(JOB ITEM) Exclude every picture and return the remaining entries below verbatim.
━━ SOURCE RECORDS ━━
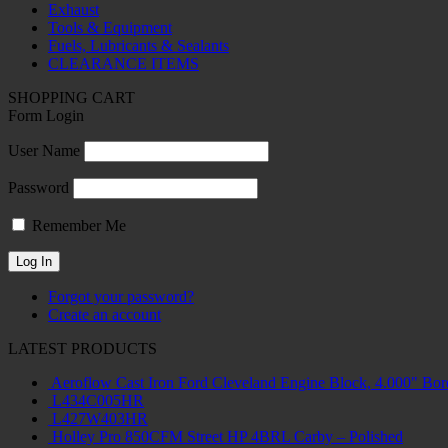
Exhaust
Tools & Equipment
Fuels, Lubricants & Sealants
CLEARANCE ITEMS
SHOPPING CART
Form Login
User Name
Password
Remember Me
Forgot your password?
Create an account
LATEST PRODUCTS
Aeroflow Cast Iron Ford Cleveland Engine Block, 4.000" Bor
L434C005HR
L427W403HR
Holley Pro 850CFM Street HP 4BRL Carby – Polished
━━━
(SOLVED EXERCISE)
Exhaust
Tools & Equipment
Fuels, Lubricants & Sealants
CLEARANCE ITEMS
SHOPPING CART
Form Login
User Name
Password
Remember Me
Forgot your password?
Create an account
LATEST PRODUCTS
Aeroflow Cast Iron Ford Cleveland Engine Block, 4.000" Bor
L434C005HR
L427W403HR
Holley Pro 850CFM Street HP 4BRL Carby – Polished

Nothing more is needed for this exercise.